Villanova-2B-VL-2603 was evaluated using VLMEvalKit on a suite of standard and multilingual VLM benchmarks covering multiple-choice reasoning, general visual question answering, hallucination robustness, and cross-lingual visual understanding. All evaluations use exact_matching judging (no LLM-as-judge) for full reproducibility.

We compare against Salamandra-VL-7B, a strong European VLM built on the same language family.

Despite using less than a third of the parameters (~2.8B vs ~8.9B), Villanova-2B-VL-2603 matches Salamandra-VL-7B overall, with particular strengths on general VQA and multilingual benchmarks. Multilingual benchmarks are reported as the average across EN/DE/ES/FR/IT.

Category	Benchmark	Salamandra-VL-7B	Villanova-2B-VL-2603
MCQ / Reasoning	MMBench	51.9	52.6
MCQ / Reasoning	MMStar	38.9	32.7
MCQ / Reasoning	AI2D	58.5	51.1
MCQ / Reasoning	ScienceQA	65.0	62.4
General VQA	RealWorldQA	45.5	46.8
General VQA	CVQA	32.9	37.6
General VQA	MME	1369	1565
Hallucination	POPE	86.8	81.1
OCR / Document	OCRBench	558	377
Multilingual (avg)	Multi-MMBench	59.7	61.0
Multilingual (avg)	Multi-AI2D	58.4	66.4
Multilingual (avg)	Multi-MMStar	50.2	47.6
Overall	Average (0-100 benchmarks)	54.8	53.9

The Overall row is the unweighted average across the 10 benchmarks on the 0-100 scale. MME and OCRBench are excluded because they use different scoring scales (0-2800 and 0-1000 respectively).

Multilingual Evaluation (Per-Language Detail)

The multilingual benchmarks (Multi-MMBench, Multi-AI2D, Multi-MMStar) are extensions of the standard benchmarks with parallel test sets in 5 European languages. Below is the per-language breakdown.

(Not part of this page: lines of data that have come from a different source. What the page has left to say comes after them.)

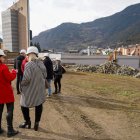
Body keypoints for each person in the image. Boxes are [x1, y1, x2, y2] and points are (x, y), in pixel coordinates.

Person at [19, 46, 47, 131]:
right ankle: (36, 123)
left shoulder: (28, 65)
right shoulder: (41, 63)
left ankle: (27, 121)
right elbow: (45, 76)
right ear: (36, 54)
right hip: (40, 89)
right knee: (39, 104)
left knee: (23, 104)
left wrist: (21, 85)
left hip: (30, 89)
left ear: (28, 55)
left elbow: (26, 79)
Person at [0, 49, 19, 137]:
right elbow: (10, 78)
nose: (4, 58)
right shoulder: (3, 67)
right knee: (9, 110)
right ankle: (10, 130)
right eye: (3, 57)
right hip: (6, 92)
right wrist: (14, 72)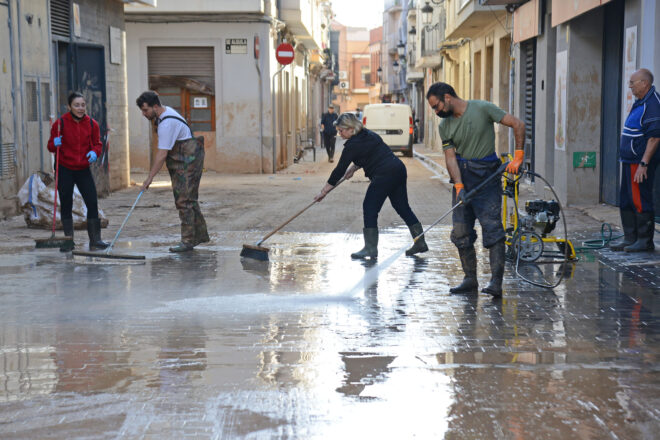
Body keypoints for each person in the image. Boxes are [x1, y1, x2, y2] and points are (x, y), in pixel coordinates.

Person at [426, 82, 525, 297]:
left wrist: (518, 157)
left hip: (487, 177)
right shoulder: (445, 126)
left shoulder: (483, 108)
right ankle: (470, 279)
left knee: (493, 230)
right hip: (463, 177)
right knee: (461, 232)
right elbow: (450, 157)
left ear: (447, 97)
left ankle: (496, 283)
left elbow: (518, 124)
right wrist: (459, 185)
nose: (436, 112)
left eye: (436, 106)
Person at [314, 113, 428, 259]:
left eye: (341, 130)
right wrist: (353, 169)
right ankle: (420, 242)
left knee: (369, 207)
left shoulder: (352, 145)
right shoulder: (368, 134)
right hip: (397, 169)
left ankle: (370, 249)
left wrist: (324, 192)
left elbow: (338, 170)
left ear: (350, 129)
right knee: (402, 207)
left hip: (384, 174)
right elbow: (367, 154)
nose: (339, 133)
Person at [136, 91, 209, 253]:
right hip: (184, 159)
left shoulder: (166, 124)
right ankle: (199, 236)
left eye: (145, 110)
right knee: (189, 199)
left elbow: (162, 154)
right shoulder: (165, 112)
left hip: (188, 160)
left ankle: (188, 240)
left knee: (184, 201)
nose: (143, 114)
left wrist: (149, 179)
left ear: (155, 106)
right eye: (142, 110)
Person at [47, 92, 109, 252]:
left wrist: (95, 152)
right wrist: (54, 142)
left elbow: (97, 143)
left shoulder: (91, 124)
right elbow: (50, 147)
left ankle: (95, 240)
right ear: (69, 107)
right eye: (76, 105)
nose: (80, 108)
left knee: (92, 203)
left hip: (83, 169)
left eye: (83, 105)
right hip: (64, 168)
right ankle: (68, 241)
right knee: (66, 204)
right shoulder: (60, 124)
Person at [610, 68, 660, 252]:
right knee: (627, 199)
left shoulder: (653, 104)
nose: (629, 85)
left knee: (640, 199)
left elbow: (654, 138)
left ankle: (645, 241)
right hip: (629, 160)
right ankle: (630, 238)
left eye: (632, 82)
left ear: (644, 83)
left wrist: (644, 164)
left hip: (640, 163)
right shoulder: (640, 102)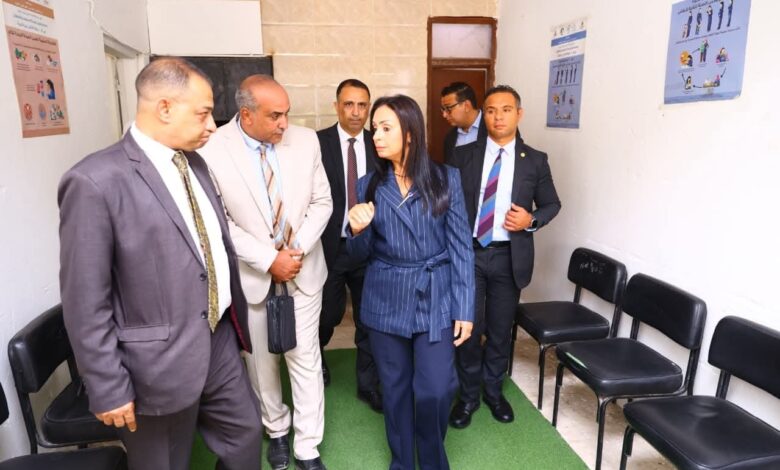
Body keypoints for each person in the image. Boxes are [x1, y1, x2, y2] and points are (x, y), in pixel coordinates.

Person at [58, 57, 262, 470]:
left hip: (217, 338)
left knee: (244, 436)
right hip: (153, 363)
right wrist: (108, 385)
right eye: (203, 114)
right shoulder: (96, 181)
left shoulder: (194, 162)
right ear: (164, 107)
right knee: (164, 463)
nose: (213, 126)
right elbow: (85, 300)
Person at [199, 74, 332, 470]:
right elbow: (219, 221)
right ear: (246, 114)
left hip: (303, 270)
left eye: (287, 114)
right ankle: (276, 429)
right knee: (260, 363)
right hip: (253, 278)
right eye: (275, 116)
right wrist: (268, 260)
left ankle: (307, 446)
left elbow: (322, 202)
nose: (284, 124)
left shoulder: (306, 141)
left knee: (304, 357)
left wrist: (294, 251)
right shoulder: (212, 149)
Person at [347, 94, 474, 470]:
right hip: (386, 297)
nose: (375, 136)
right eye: (374, 129)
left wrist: (465, 308)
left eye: (385, 128)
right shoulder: (368, 185)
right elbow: (358, 256)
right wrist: (357, 230)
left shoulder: (445, 179)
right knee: (396, 389)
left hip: (435, 294)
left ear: (410, 133)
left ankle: (432, 461)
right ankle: (402, 462)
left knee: (436, 388)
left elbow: (461, 247)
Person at [448, 85, 561, 429]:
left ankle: (494, 392)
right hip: (469, 255)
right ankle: (468, 396)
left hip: (509, 256)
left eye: (506, 110)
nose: (498, 117)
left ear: (519, 114)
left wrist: (530, 220)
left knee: (499, 330)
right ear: (484, 114)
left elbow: (552, 204)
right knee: (468, 328)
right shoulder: (462, 156)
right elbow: (447, 204)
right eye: (492, 110)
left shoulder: (535, 160)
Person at [317, 78, 383, 411]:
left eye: (362, 105)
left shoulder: (380, 144)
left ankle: (368, 385)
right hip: (330, 247)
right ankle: (316, 360)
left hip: (368, 248)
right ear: (337, 106)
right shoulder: (318, 143)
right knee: (327, 315)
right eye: (349, 104)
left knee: (368, 319)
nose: (356, 112)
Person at [440, 82, 486, 163]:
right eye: (443, 109)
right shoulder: (450, 138)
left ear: (467, 106)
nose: (444, 115)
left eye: (448, 108)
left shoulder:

Benchmark	Model	DE	EN	ES	FR	IT	Avg
Multi-MMBench	Salamandra-VL-7B	59.3	64.8	62.7	57.0	54.7	59.7
Multi-MMBench	Villanova-2B-VL-2603	60.8	62.8	58.9	60.6	61.6	61.0
Multi-AI2D	Salamandra-VL-7B	57.0	67.1	62.2	53.6	52.2	58.4
Multi-AI2D	Villanova-2B-VL-2603	66.6	68.1	65.1	66.9	65.4	66.4
Multi-MMStar	Salamandra-VL-7B	46.6	56.5	52.3	48.2	47.3	50.2
Multi-MMStar	Villanova-2B-VL-2603	45.9	50.1	47.0	49.2	45.7	47.6

Key takeaways:

Competitive overall average (53.9 vs 54.8) against a model with ~3.2x more parameters
Wins on general VQA: RealWorldQA, CVQA, and MME all outperform Salamandra-VL-7B
Solid multilingual capability across EN/DE/ES/FR/IT, with a particularly strong Multi-AI2D improvement (+8.0 avg, wins on all 5 languages) over Salamandra-VL-7B
Balanced per-language performance: on Multi-AI2D and Multi-MMBench, Villanova performs uniformly across DE/EN/ES/FR/IT (no language collapse)

Intended Use

Multilingual image captioning and description
Visual question answering (single-image)
Document and chart understanding (OCR-light tasks)
Multimodal instruction following in EN/DE/ES/FR/IT
Research on fully-open European VLMs

Limitations

Single-image inference only (no multi-image or video support)
OCR quality on dense, small-text documents is limited compared to specialized OCR-heavy VLMs
As with all VLMs, outputs can contain hallucinations; users should verify factual claims

License

This model is released under the Apache 2.0 License. The training data used for Stage 2 was selected to allow permissive commercial use (no GPT/Claude-generated content).